Twenty years ago, Tracy Kidder published the original nerd epic. The
Soul of a New Machine made circuit boards seem cool and established a
revolutionary notion: that there's art in the quest for the next big
Nestled into a wicker rocking chair, among his framed maritime charts
and teetering piles of sailing books, Tom West could easily pass for a
salty old sea captain. In fact, rocking back and forth on his porch in
the foggy coastal town of Westport, Massachusetts, wearing a worn-out
T-shirt and sandals, he'd prefer it that way.
"Nobody in this town knows who I am," he says. "I don't talk about what
I did. They don't ask." He leans back slowly, lightly gripping the
chair's armrests with weathered hands. "It offends me when people think
they know me because of the book."
The book, to West and others who lived its story, is Tracy Kidder's The
Soul of a New Machine. The 1981 best-seller and Pulitzer Prize winner
chronicles the dramatic efforts of West and his team of engineers at
Massachusetts-based Data General to build a minicomputer known to its
creators as "the Eagle."
In the 20 years since Soul made West a minor high tech celebrity for
his gruff, competitive management style and brooding technical vision,
PCs and workstations have supplanted minicomputers. After a long
struggle in one hardware market or another, Data General too
disappeared, swallowed up last year by storage giant EMC. Almost all of
the Eagle project's engineers and managers abandoned the sinking
company in the early '80s, scattering to the four corners of the high
tech world and beyond. West stayed at Data General, finally retiring
two years ago to the anonymity of his Westport home, his four boats,
and the wireless server he designed and built in his basement.
To someone who knows West only from the book, he does at first glance
defy its characterizations. For one thing, he's no longer the thin,
bushy-haired figure Kidder describes. At 60, he sports a hearty gray
beard and a healthy captain's belly. He's also lost his aversion to
engineers who work on computers at home - he spends much of his time
these days on the Internet. More striking is his demeanor, which, in
stark contrast to the book's portrayal, borders on jovial. Today, West
talks easily about what it's been like to have such a public record of
one part of his life. "It was an odd experience, that's for sure," he
muses. "I think I remember the story more than the event. Most events
happen and I file them away. This one happened over and over again."
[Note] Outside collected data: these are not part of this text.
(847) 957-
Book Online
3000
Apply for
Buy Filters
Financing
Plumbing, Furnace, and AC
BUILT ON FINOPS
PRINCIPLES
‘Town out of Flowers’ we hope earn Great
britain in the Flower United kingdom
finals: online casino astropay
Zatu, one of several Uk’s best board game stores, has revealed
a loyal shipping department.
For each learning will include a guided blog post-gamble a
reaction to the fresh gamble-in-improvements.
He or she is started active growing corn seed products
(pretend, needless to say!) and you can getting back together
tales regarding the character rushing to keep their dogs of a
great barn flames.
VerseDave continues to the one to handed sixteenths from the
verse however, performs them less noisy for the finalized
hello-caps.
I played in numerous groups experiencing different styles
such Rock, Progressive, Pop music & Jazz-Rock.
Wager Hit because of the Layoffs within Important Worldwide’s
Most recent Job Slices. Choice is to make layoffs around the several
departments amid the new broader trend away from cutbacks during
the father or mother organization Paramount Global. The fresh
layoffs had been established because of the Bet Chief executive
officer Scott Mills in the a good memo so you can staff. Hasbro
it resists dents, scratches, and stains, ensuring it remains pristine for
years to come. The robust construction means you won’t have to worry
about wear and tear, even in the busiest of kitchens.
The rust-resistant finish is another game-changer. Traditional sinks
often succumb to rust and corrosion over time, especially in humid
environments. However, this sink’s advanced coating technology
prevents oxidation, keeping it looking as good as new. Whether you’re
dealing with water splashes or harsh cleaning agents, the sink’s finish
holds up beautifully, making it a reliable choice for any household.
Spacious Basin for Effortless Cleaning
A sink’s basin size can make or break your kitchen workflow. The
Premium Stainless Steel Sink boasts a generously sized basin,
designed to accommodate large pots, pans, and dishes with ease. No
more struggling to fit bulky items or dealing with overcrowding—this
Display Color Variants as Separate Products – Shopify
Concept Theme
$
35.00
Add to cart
More than a simple catalog of events or stale corporate history, Soul
lays bare the life of the modern engineer - the egghead toiling and
tinkering in the basement, forsaking a social life for a technical one.
It's a glimpse into the mysterious motivations, the quiet revelations,
and the spectacular devotions of engineers - and, in particular, of
West. Here is the project's enigmatic, icy leader, the man whom one
engineer calls the "prince of darkness," but who quietly and
deliberately protects his team and his machine. Here is the raw
conflict of a corporate environment, factions clawing for resources as
West shields his crew from the political wars of attrition fought over
every circuit board and mode bit. Here are the power plays, the
passion, and the burnout - the inside tale of how it all unfolded.
Over two decades, Soul has endured as the high tech story by which all
others are judged. "It was the first book to describe the inner
workings of the technology groups,"says Novell CEO Eric Schmidt, "and
it did a good job of getting into the psychology of leadership. The
corporate maneuvering was both fascinating and abhorrent to me."
Soul demanded that followers of technology thereafter see their subject
with a new, astute eye. "I had never read such a book covering the work
of engineers," says Apple cofounder Steve Wozniak. "The readers got to
'live' with these engineers for a while. It's easy to consider
engineers inhuman and hackers dangerous threats when you don't know
them. I was very sad at the end, that the engineers were not
better-respected and marketing folks here were credited with the
computer." The engineer as artist, scientist, visionary; the computer
builder as protagonist, even celebrity - these cultural figures came
into being in Kidder's Soul and provided a new framework for
understanding the progress of the industry.